━━━━━ Task data ━━━━━

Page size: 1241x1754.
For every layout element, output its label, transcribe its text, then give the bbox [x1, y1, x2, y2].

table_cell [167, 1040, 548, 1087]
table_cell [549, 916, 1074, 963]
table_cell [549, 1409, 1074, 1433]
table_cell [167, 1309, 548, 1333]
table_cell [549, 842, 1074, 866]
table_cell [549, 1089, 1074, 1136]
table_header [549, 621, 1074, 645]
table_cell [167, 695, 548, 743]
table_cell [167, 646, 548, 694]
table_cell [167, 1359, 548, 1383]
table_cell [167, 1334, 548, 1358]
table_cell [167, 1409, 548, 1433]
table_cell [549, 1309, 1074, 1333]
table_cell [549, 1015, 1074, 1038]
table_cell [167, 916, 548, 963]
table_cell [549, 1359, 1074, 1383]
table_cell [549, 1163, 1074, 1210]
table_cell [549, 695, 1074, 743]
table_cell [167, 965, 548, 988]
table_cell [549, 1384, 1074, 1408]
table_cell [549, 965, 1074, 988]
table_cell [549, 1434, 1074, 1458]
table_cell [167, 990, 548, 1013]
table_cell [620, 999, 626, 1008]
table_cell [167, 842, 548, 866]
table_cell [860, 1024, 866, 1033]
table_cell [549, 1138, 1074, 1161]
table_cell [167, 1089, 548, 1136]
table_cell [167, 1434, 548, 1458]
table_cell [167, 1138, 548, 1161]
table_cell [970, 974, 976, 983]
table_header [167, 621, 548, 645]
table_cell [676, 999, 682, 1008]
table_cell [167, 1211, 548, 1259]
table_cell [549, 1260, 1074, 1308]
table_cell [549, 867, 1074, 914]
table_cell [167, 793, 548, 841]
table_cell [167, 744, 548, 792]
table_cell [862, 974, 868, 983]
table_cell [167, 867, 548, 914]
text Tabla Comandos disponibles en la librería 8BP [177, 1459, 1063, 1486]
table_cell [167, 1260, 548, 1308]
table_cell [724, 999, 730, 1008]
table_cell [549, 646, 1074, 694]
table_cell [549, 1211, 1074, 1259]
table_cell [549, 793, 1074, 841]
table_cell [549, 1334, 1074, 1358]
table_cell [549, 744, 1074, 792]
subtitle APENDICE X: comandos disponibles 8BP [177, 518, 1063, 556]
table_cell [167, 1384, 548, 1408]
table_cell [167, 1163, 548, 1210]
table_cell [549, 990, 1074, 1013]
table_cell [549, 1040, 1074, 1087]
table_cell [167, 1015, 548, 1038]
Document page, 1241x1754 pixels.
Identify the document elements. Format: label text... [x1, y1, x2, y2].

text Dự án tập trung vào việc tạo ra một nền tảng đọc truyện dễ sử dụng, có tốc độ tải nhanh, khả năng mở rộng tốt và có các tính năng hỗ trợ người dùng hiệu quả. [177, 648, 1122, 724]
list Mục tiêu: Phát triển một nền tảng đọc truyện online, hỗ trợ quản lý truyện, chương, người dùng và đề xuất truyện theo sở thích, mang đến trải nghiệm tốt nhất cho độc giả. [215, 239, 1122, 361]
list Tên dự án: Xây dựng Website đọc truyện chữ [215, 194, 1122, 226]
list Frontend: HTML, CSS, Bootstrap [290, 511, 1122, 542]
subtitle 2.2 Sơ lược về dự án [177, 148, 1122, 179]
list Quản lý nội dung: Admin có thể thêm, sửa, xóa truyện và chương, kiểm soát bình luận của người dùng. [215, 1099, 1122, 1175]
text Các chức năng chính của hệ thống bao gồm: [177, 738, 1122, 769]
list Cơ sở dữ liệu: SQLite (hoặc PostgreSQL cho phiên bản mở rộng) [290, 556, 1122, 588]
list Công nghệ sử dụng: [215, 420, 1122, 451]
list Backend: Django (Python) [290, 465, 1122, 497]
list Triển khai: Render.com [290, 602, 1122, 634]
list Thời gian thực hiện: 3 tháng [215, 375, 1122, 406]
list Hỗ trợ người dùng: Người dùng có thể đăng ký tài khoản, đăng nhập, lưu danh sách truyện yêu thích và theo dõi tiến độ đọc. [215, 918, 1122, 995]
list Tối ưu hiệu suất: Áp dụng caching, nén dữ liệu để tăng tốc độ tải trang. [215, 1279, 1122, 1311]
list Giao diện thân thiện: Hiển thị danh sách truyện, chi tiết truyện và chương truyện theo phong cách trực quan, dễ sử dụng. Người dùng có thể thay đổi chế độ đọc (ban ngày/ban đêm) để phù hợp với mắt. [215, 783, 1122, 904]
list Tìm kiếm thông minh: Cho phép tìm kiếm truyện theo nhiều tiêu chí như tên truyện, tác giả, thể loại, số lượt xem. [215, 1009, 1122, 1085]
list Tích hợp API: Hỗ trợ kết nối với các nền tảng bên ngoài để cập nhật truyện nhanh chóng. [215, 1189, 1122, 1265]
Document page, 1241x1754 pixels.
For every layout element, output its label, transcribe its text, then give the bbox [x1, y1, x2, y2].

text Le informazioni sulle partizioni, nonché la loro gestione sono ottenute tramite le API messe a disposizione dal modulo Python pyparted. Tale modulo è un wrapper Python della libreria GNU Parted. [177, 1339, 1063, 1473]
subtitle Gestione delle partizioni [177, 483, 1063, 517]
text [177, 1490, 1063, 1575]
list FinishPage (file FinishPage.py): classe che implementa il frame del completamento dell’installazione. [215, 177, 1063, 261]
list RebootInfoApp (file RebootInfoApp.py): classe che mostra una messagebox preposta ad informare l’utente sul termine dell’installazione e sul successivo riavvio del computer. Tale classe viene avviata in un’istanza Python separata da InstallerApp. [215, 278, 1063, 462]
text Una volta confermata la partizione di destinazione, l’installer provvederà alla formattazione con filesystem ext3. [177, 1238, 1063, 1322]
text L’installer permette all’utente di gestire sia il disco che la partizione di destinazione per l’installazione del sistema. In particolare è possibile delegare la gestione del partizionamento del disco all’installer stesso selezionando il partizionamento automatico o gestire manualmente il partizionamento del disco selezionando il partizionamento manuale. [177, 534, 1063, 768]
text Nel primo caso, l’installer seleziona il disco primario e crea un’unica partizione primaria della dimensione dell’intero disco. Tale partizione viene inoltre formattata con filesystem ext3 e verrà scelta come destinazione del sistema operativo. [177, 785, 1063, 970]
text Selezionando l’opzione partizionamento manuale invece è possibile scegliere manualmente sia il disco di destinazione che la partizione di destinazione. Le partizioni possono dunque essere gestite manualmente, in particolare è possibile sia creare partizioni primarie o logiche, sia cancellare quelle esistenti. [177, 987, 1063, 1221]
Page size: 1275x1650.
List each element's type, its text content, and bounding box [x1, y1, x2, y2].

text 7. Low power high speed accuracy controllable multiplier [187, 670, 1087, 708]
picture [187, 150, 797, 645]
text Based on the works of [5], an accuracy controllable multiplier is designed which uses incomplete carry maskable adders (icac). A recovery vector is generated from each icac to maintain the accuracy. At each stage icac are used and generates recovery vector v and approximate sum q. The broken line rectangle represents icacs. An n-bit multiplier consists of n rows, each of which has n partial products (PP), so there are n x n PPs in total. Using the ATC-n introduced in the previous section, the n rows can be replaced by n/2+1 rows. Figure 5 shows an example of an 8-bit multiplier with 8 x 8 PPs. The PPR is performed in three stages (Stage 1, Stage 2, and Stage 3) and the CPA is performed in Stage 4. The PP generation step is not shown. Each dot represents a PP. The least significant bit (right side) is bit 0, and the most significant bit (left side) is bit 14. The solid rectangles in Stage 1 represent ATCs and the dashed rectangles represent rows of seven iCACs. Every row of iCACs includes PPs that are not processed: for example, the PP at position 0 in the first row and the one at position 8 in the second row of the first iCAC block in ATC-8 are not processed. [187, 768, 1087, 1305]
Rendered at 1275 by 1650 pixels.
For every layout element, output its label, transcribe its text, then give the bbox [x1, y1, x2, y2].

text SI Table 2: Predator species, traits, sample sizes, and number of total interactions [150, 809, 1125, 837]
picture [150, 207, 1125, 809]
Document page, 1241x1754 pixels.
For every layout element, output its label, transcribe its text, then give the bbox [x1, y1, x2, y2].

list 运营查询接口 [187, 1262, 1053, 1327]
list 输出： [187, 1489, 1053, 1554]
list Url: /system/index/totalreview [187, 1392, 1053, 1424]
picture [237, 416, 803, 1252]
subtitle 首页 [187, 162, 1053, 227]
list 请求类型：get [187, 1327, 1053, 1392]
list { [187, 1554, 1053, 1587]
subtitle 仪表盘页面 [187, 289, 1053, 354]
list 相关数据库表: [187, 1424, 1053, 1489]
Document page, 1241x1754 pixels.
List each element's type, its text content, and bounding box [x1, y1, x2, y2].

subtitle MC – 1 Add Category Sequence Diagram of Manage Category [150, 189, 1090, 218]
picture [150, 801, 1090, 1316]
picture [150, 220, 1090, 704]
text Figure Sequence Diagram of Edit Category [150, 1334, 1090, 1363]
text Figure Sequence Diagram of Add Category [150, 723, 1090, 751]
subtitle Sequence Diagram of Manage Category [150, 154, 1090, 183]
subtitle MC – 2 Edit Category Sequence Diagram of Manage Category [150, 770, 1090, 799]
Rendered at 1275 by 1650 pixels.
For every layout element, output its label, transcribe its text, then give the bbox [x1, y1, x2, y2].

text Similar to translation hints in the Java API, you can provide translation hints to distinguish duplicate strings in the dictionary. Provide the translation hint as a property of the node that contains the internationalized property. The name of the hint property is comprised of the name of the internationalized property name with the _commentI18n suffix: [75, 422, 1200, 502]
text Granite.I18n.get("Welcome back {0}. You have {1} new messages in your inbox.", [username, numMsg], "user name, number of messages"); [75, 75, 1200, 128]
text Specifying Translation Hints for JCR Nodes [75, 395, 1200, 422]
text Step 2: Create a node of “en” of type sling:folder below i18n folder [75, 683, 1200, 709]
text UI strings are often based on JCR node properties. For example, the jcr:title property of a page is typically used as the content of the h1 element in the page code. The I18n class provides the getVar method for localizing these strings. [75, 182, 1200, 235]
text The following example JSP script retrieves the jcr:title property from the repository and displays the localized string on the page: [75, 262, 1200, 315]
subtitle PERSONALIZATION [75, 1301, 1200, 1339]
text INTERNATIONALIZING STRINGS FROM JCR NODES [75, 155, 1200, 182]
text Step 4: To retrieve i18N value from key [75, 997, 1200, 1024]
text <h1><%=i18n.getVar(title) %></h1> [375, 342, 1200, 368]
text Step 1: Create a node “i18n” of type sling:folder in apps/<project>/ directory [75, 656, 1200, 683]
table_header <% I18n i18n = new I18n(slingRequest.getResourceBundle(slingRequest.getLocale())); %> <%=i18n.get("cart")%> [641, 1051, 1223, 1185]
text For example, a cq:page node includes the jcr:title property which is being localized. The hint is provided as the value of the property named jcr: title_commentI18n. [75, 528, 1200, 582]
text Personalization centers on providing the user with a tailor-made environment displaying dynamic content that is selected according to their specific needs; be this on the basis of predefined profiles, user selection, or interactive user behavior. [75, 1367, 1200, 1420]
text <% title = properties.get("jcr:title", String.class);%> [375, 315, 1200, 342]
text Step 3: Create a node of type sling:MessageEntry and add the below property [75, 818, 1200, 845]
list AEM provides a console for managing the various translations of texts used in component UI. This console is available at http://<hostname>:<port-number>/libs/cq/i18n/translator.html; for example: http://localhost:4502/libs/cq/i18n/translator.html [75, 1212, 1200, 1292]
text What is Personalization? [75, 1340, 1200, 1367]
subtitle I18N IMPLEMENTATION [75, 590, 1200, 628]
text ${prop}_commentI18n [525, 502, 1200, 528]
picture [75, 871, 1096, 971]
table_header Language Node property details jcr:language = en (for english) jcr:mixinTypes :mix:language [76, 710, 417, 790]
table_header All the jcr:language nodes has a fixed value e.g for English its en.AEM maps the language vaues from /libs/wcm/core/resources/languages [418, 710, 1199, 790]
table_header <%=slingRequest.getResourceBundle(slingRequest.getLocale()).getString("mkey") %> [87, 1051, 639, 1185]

━━━━━

- The problem: Scan the listing above for the line that has "table_cell [167, 1040, 548, 1087]", then copy exactly from that line through the line that has "table_cell [167, 1384, 548, 1408]".

- Reply to the exercise:
table_cell [167, 1040, 548, 1087]
table_cell [549, 916, 1074, 963]
table_cell [549, 1409, 1074, 1433]
table_cell [167, 1309, 548, 1333]
table_cell [549, 842, 1074, 866]
table_cell [549, 1089, 1074, 1136]
table_header [549, 621, 1074, 645]
table_cell [167, 695, 548, 743]
table_cell [167, 646, 548, 694]
table_cell [167, 1359, 548, 1383]
table_cell [167, 1334, 548, 1358]
table_cell [167, 1409, 548, 1433]
table_cell [549, 1309, 1074, 1333]
table_cell [549, 1015, 1074, 1038]
table_cell [167, 916, 548, 963]
table_cell [549, 1359, 1074, 1383]
table_cell [549, 1163, 1074, 1210]
table_cell [549, 695, 1074, 743]
table_cell [167, 965, 548, 988]
table_cell [549, 1384, 1074, 1408]
table_cell [549, 965, 1074, 988]
table_cell [549, 1434, 1074, 1458]
table_cell [167, 990, 548, 1013]
table_cell [620, 999, 626, 1008]
table_cell [167, 842, 548, 866]
table_cell [860, 1024, 866, 1033]
table_cell [549, 1138, 1074, 1161]
table_cell [167, 1089, 548, 1136]
table_cell [167, 1434, 548, 1458]
table_cell [167, 1138, 548, 1161]
table_cell [970, 974, 976, 983]
table_header [167, 621, 548, 645]
table_cell [676, 999, 682, 1008]
table_cell [167, 1211, 548, 1259]
table_cell [549, 1260, 1074, 1308]
table_cell [549, 867, 1074, 914]
table_cell [167, 793, 548, 841]
table_cell [167, 744, 548, 792]
table_cell [862, 974, 868, 983]
table_cell [167, 867, 548, 914]
text Tabla Comandos disponibles en la librería 8BP [177, 1459, 1063, 1486]
table_cell [167, 1260, 548, 1308]
table_cell [724, 999, 730, 1008]
table_cell [549, 646, 1074, 694]
table_cell [549, 1211, 1074, 1259]
table_cell [549, 793, 1074, 841]
table_cell [549, 1334, 1074, 1358]
table_cell [549, 744, 1074, 792]
subtitle APENDICE X: comandos disponibles 8BP [177, 518, 1063, 556]
table_cell [167, 1384, 548, 1408]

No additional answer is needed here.